La ordenación sacerdotal no es un asunto “privado” que se limite al interior de una persona. La Iglesia entera se empeña, se entrega, ora y hace sacrificios por aquellos varones en quienes espera ver algo del rostro de su Amado. ¿No cuenta eso?
Por eso, dar la espalda al ministerio no es un asunto individual que se resuelva o discierna simplemente en “cómo me estoy sintiendo YO…” ¿No importan acaso los gemidos de los que se ven confundidos y abandonados? ¿No importa la Iglesia y su larga fila de menesterosos?

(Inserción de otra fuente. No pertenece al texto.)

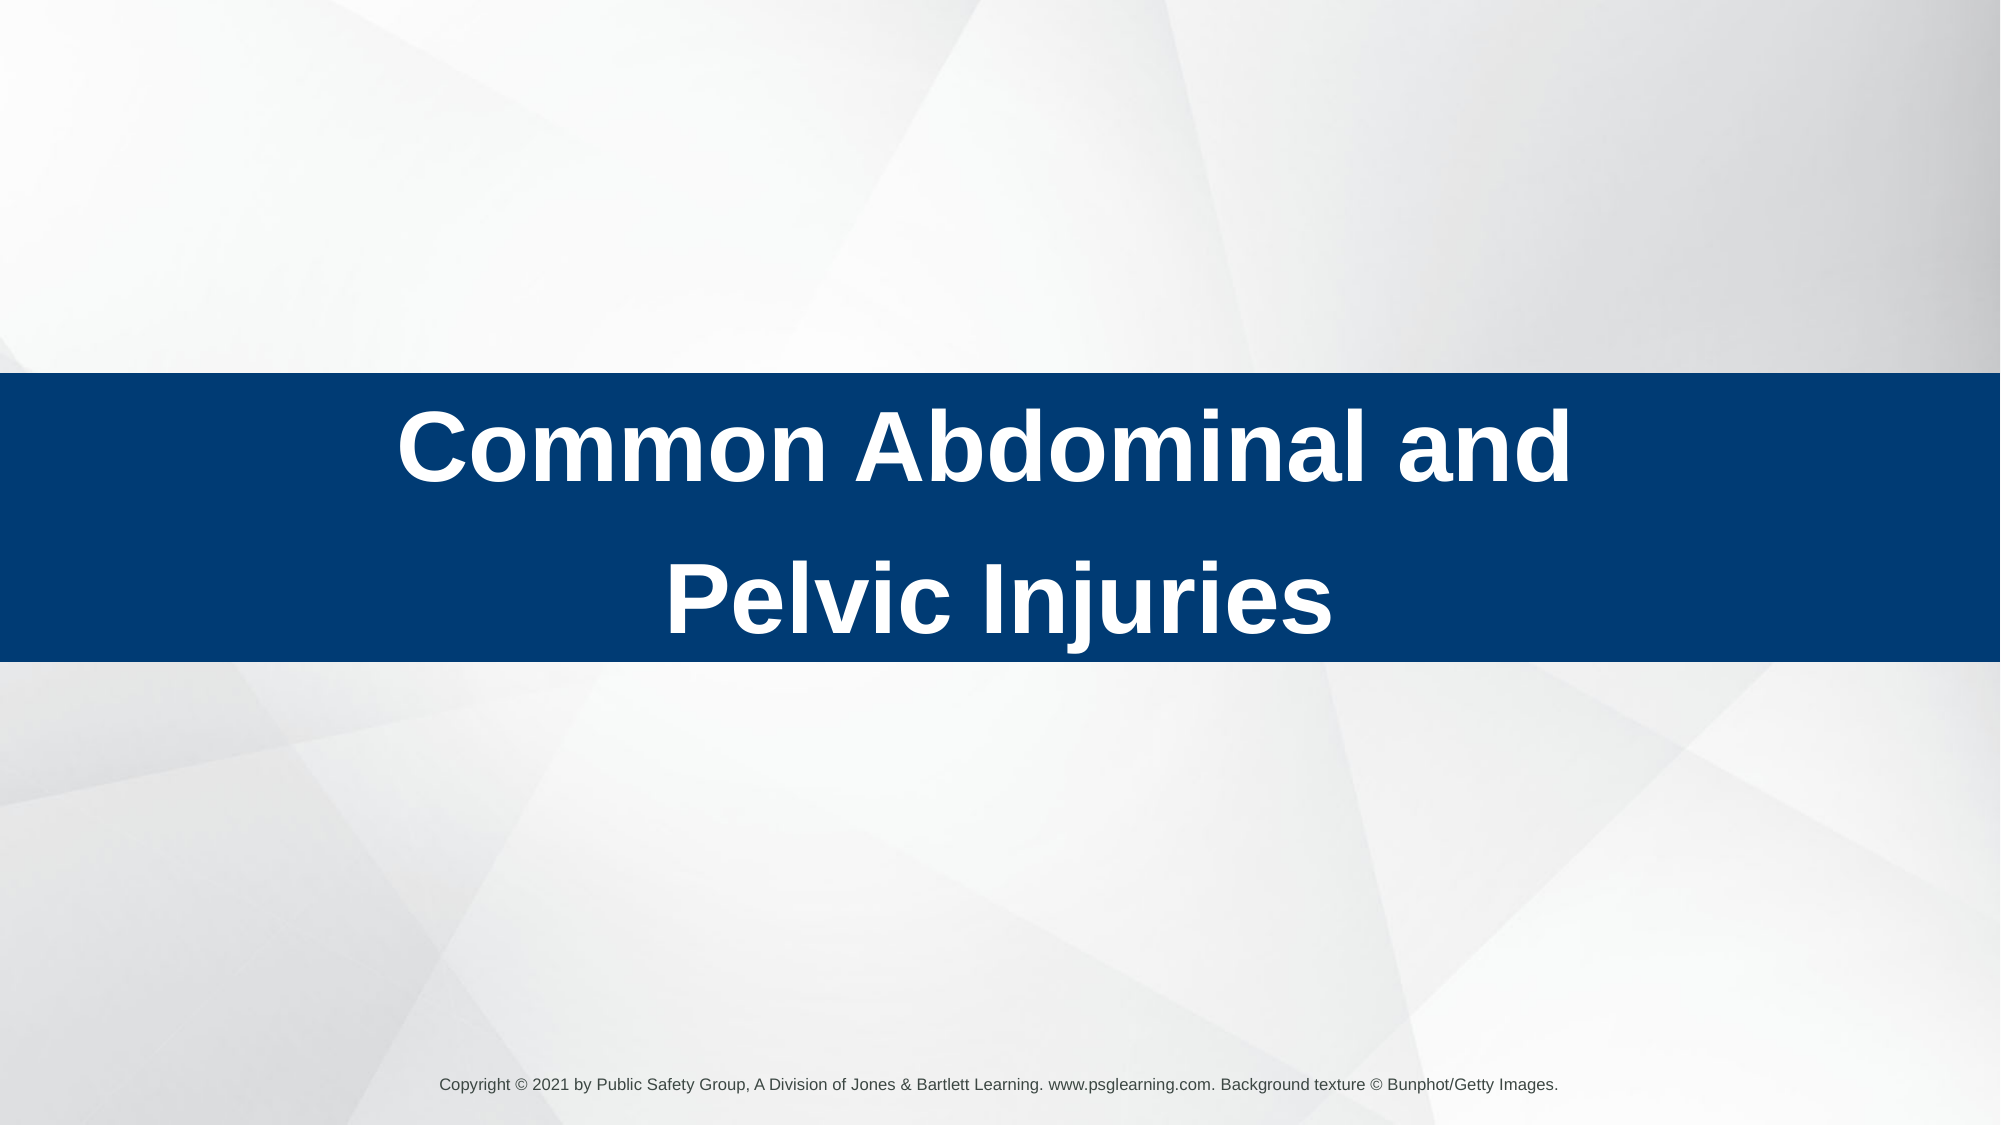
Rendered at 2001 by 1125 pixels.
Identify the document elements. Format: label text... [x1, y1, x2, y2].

list Common Abdominal and Pelvic Injuries [153, 421, 1847, 613]
picture [0, 0, 2001, 1125]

San Pablo resume así la vida y obra de Cristo: “Él amó a la Iglesia, y se entregó por Ella…” (Efesios 5,25). Los fieles esperan eso de nosotros, los sacerdotes: que nuestra pasión, nuestra compañía, nuestra tarea cotidiana y descanso bendito estén en Ella.

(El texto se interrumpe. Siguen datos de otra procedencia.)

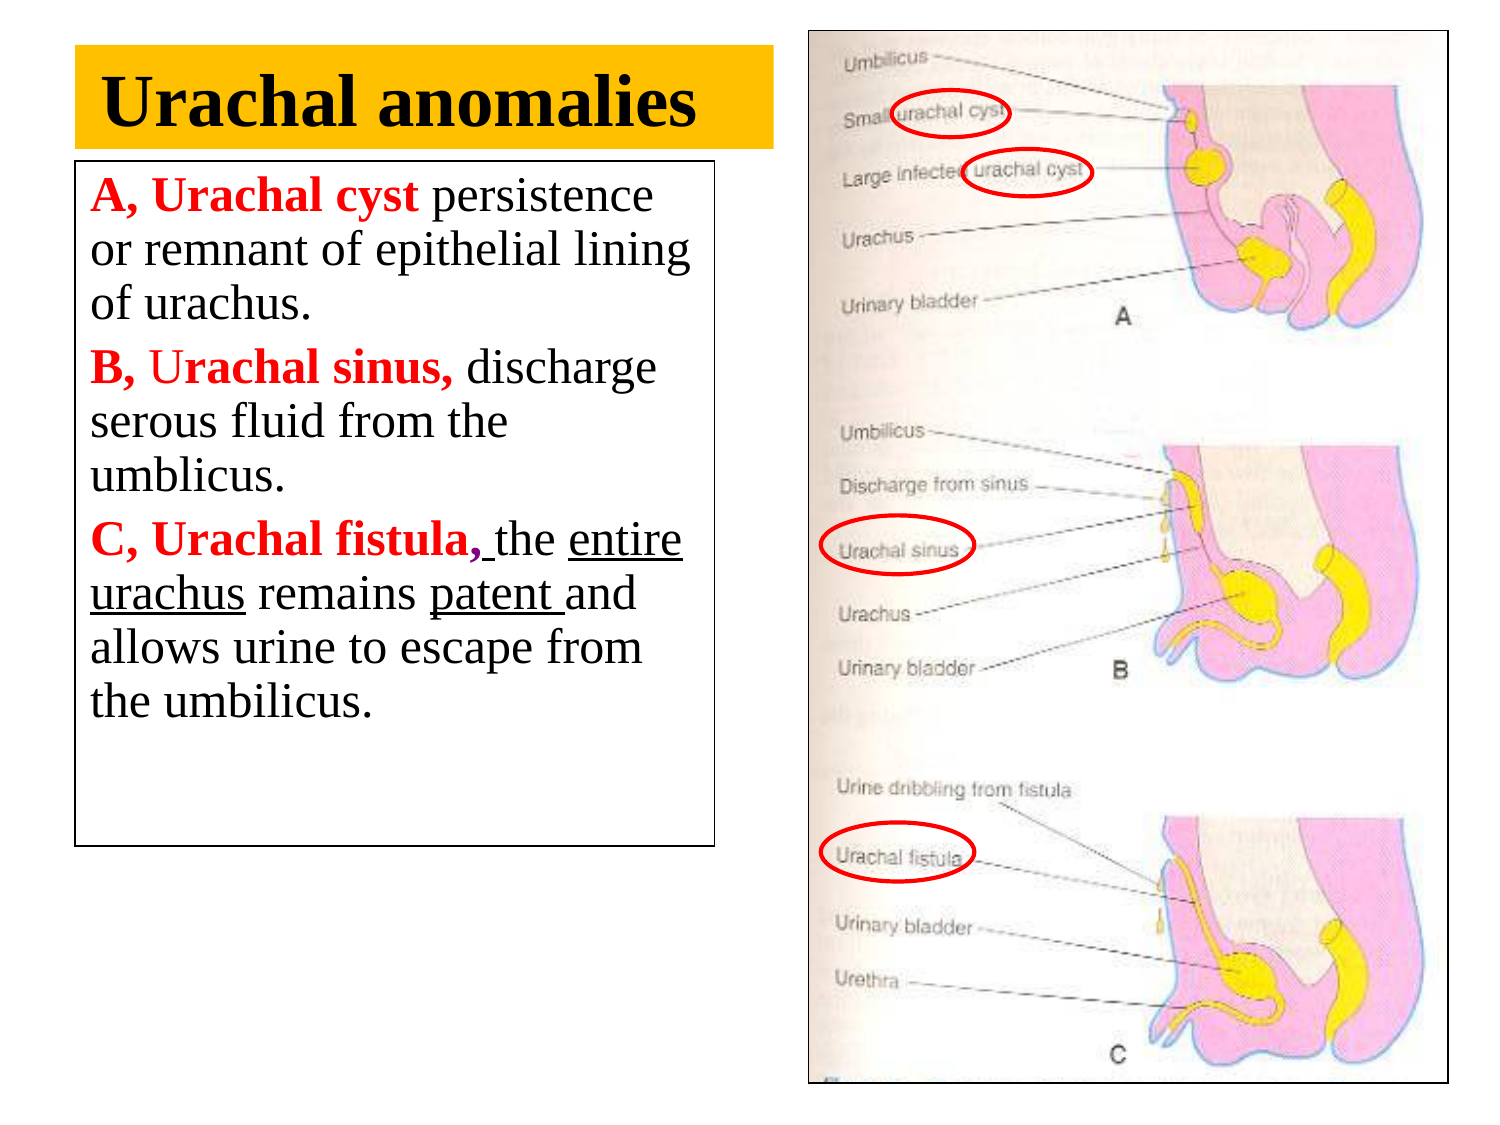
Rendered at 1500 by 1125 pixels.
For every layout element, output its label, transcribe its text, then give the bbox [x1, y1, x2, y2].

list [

El amor de Cristo por su Amada se hace visible en cada eucaristía, cuando el rostro de un humano se transfigura y deja ver un destello del “más hermoso de los hombres, en cuyos labios se derrama la gracia” (Salmo 45,2) ¡Los fieles TIENEN DERECHO de ver eso!
Yo sé muy bien que estos misterios, los propios del sacramento del Orden, rebasan nuestra naturaleza, pero no como exigencia exterior y opresiva, sino como llamarada de amor agradecido, como torrente encajonado que solo descansa dándose por Cristo y en Cristo.
Y por eso, porque el misterio de nuestra ordenación nos supera, entonces es verdad que a nosotros sacerdotes, más que a nadie, nos competen la fe, la humildad, la oración continua, la prudencia sobrenatural, y el recurso frecuente al sacramento de la confesión.
No se equivoca la gente cuando espera tanto de nosotros. Hermano sacerdote: cuidado con aquel o aquella que quiere disminuir el don. Ese o esa no te ama bien, aunque sea amable y dulce contigo. Bien te ama quien te ayuda a ser lo que fuiste el día de tu ordenación.